» Assigned task
Set down the data below word for word, and leave the images aside.

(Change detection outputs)
-*-*-
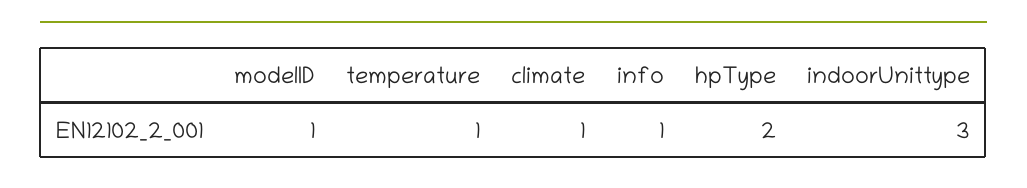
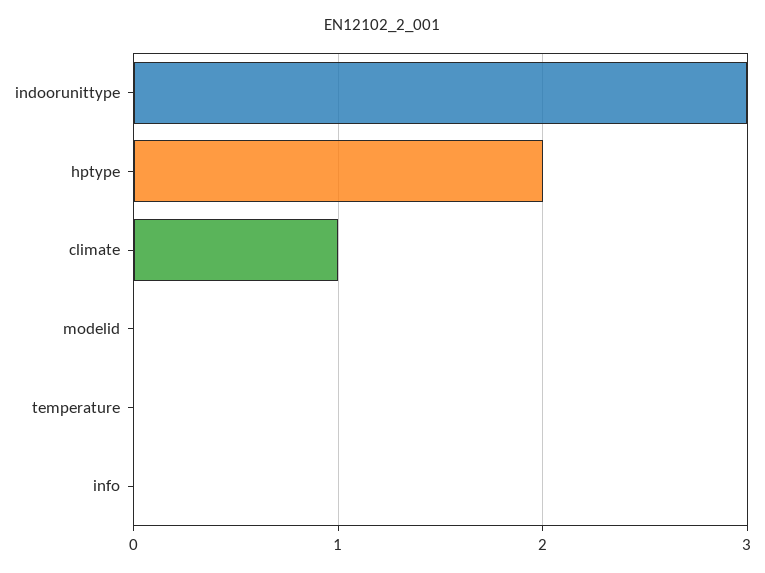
  {
-   "modelID": 1,
+   "modelID": 0,
-   "temperature": 1,
+   "temperature": 0,
    "climate": 1,
-   "info": 1,
+   "info": 0,
    "hpType": 2,
    "indoorUnittype": 3
  }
-*-*-
» Task solution
  {
-   "modelID": 1,
+   "modelID": 0,
-   "temperature": 1,
+   "temperature": 0,
    "climate": 1,
-   "info": 1,
+   "info": 0,
    "hpType": 2,
    "indoorUnittype": 3
  }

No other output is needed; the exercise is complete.